▸ **TEXT PASSAGE**:
- Opening Delimiter -
Finally, in this new publication of the novelette, two short stories appear that I have never before read. I fully expect that when I get bogged down or trapped in one of the other books in my reading cycle, I'll pick up either Norman Maclean or Emily Dickinson -- or both.
Which thought brings me to my current struggles with self-discipline. For the first time in my life I'm finding it difficult to read. In fact, during the month of January I found it nearly impossible to read. I couldn't discipline my mind. As my eyes flew over the pages, I saw the groups of words and sent them to my brain -- or whatever one exactly does in the magical process of reading. Yet, within fifteen or twenty minutes I awoke to the realization that I was not processing the substance of the text. I did the mechanical part. But nothing hit and stuck.
In fact, I had no sense of what had been on the pages I was turning. It was as if I had no interest in what was printed before my eyes. Part of me was interested. I wanted to read. But I generated no comprehension. Scary!
I think part of the difficulty was that I didn't want to read. I wanted to WRITE. As I tried to analyze the problem, it seemed to me that the difficulty may have been related to my preference to write, which is largely a right-brain, creative endeavor. Reading is largely a left brain, highly interpretive set of processes. But it seems to me that decoding and composing take place in both sides of the brain. So! I became determined.
What I did to attack the problem was begin reading poetry. I chose poets I have always loved, read poems aloud, then recited the poems. Such was the focus of this activity that I was soon acquiring new poems through disciplined reading. I would read a line or two of a poem (I had never before recited), then immediately turn away from the page and recite those lines from memory. I performed these tasks in a methodical way, as if I were working out, as if I were doing repetitions of sit-ups, push-ups, chins, or any other sort of physical exercise.
Soon I was able to read again, my eyes flying across lines of print in two or three leaps. In fact, that's how A River Runs Through It came to my hand, though in the case of this book I read it aloud. I read it carefully, as if I were reading to a group of listeners. Soon I was reading a paragraph aloud in my public recitation voice. I then read it silently, in the process I customarily use when reading silently -- and rapidly. In fact, I was actively proving to myself that I could do it. I mean, isn't it true there is something attitudinal about any disciplined process?
Or is it true that aging slips in quietly and spirits our skills away?
Be assured: I will NOT slip "quiet into that good night" as I once told Dylan Thomas. I told him all that good stuff, including "The force that through the green fuse drives the flower/Drives my green age. . . ." Nor will I permit my good-green age to slip away without a struggle.
This is also how I came to select the two books about aging that are on this list. I want to better understand the mental and physical difficulties of aging -- now that I've embarked on journeys in this final phase of my life. My approach to aging has perhaps been oversimplified until recently.
Customarily, I've treated physical symptoms such as weakness, inflexibility, and problems with balance as if they were injuries. I didn't ignore them. And I won't. I'll continue to work through
them with yoga, stretching, and targeted weight-training.
In fact, the opening chapters of Younger Next Year deal with poor physical condition -- at least in part -- as under-use-syndromes. By contrast I intend to fight aging every stumbling step of the way with vigorous physical activity and good nutrition. I'd rather be dead than lazy, undisciplined, fat-and-over-fed! As long as I can, I intend to regard my weaknesses as character disorders.
Could be I may very well blow out,
But I refuse to rust out or wear out.
Or give up!
But I refuse to rust out or wear out.
Or give up!
With your best efforts I'm thinking you'll experience your best to 100 and up!
- Closing Delimiter -
▸ **WORK ORDER A**:
Edit the stretch of the essay on reading and aging from "Soon I was able" through "our skills away?", swapping "a group of listeners" for "an audience".
▸ **WORK ORDER B**:
According to the essay on reading and aging, which book's opening chapters treat poor physical condition partly as under-use syndromes?
Draw only on the essay about reading and aging, not on the material.

▸ **SUPPLIED RECORDS**:
- Opening Delimiter -
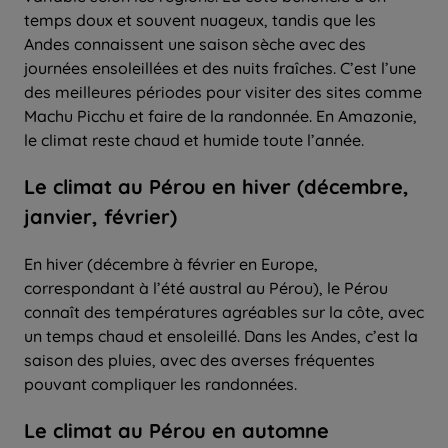
temps doux et souvent nuageux, tandis que les
Andes connaissent une saison sèche avec des
journées ensoleillées et des nuits fraîches. C’est l’une
des meilleures périodes pour visiter des sites comme
Machu Picchu et faire de la randonnée. En Amazonie,
le climat reste chaud et humide toute l’année.
Le climat au Pérou en hiver (décembre,
janvier, février)
En hiver (décembre à février en Europe,
correspondant à l’été austral au Pérou), le Pérou
connaît des températures agréables sur la côte, avec
un temps chaud et ensoleillé. Dans les Andes, c’est la
saison des pluies, avec des averses fréquentes
pouvant compliquer les randonnées.
Le climat au Pérou en automne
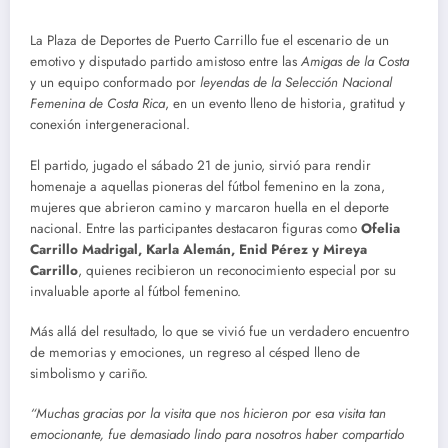
La Plaza de Deportes de Puerto Carrillo fue el escenario de un
emotivo y disputado partido amistoso entre las
Amigas de la Costa
y un equipo conformado por
leyendas de la Selección Nacional
Femenina de Costa Rica
, en un evento lleno de historia, gratitud y
conexión intergeneracional.
El partido, jugado el sábado 21 de junio, sirvió para rendir
homenaje a aquellas pioneras del fútbol femenino en la zona,
mujeres que abrieron camino y marcaron huella en el deporte
nacional. Entre las participantes destacaron figuras como
Ofelia
Carrillo Madrigal, Karla Alemán, Enid Pérez y Mireya
Carrillo
, quienes recibieron un reconocimiento especial por su
invaluable aporte al fútbol femenino.
Más allá del resultado, lo que se vivió fue un verdadero encuentro
de memorias y emociones, un regreso al césped lleno de
simbolismo y cariño.
“Muchas gracias por la visita que nos hicieron por esa visita tan
emocionante, fue demasiado lindo para nosotros haber compartido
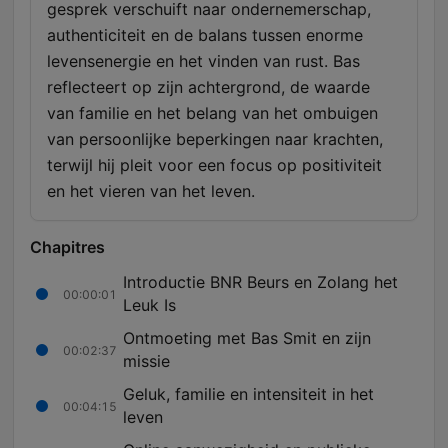
gesprek verschuift naar ondernemerschap,
authenticiteit en de balans tussen enorme
levensenergie en het vinden van rust. Bas
reflecteert op zijn achtergrond, de waarde
van familie en het belang van het ombuigen
van persoonlijke beperkingen naar krachten,
terwijl hij pleit voor een focus op positiviteit
en het vieren van het leven.
Chapitres
Introductie BNR Beurs en Zolang het
00:00:01
Leuk Is
Ontmoeting met Bas Smit en zijn
00:02:37
missie
Geluk, familie en intensiteit in het
00:04:15
leven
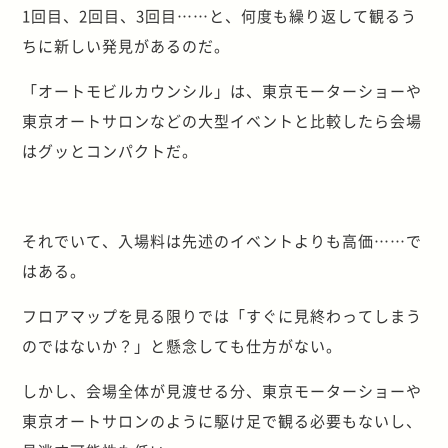
1回目、2回目、3回目……と、何度も繰り返して観るう
ちに新しい発見があるのだ。
「オートモビルカウンシル」は、東京モーターショーや
東京オートサロンなどの大型イベントと比較したら会場
はグッとコンパクトだ。
それでいて、入場料は先述のイベントよりも高価……で
はある。
フロアマップを見る限りでは「すぐに見終わってしまう
のではないか？」と懸念しても仕方がない。
しかし、会場全体が見渡せる分、東京モーターショーや
東京オートサロンのように駆け足で観る必要もないし、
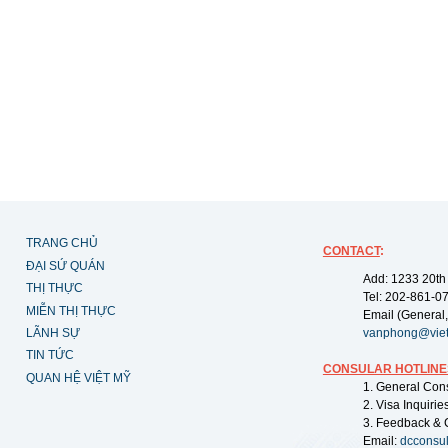
TRANG CHỦ
CONTACT
:
ĐẠI SỨ QUÁN
Add: 1233 20th
THỊ THỰC
Tel: 202-861-0
MIỄN THỊ THỰC
Email (General,
LÃNH SỰ
vanphong@vie
TIN TỨC
CONSULAR HOTLINE
QUAN HỆ VIỆT MỸ
1. General Con
2. Visa Inquiri
3. Feedback & 
Email:
dcconsu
- Closing Delimiter -
▸ **SOLUTION A**:
Soon I was able to read again, my eyes flying across lines of print in two or three leaps. In fact, that's how A River Runs Through It came to my hand, though in the case of this book I read it aloud. I read it carefully, as if I were reading to an audience. Soon I was reading a paragraph aloud in my public recitation voice. I then read it silently, in the process I customarily use when reading silently -- and rapidly. In fact, I was actively proving to myself that I could do it. I mean, isn't it true there is something attitudinal about any disciplined process?
Or is it true that aging slips in quietly and spirits our skills away?

▸ **SOLUTION B**:
Younger Next Year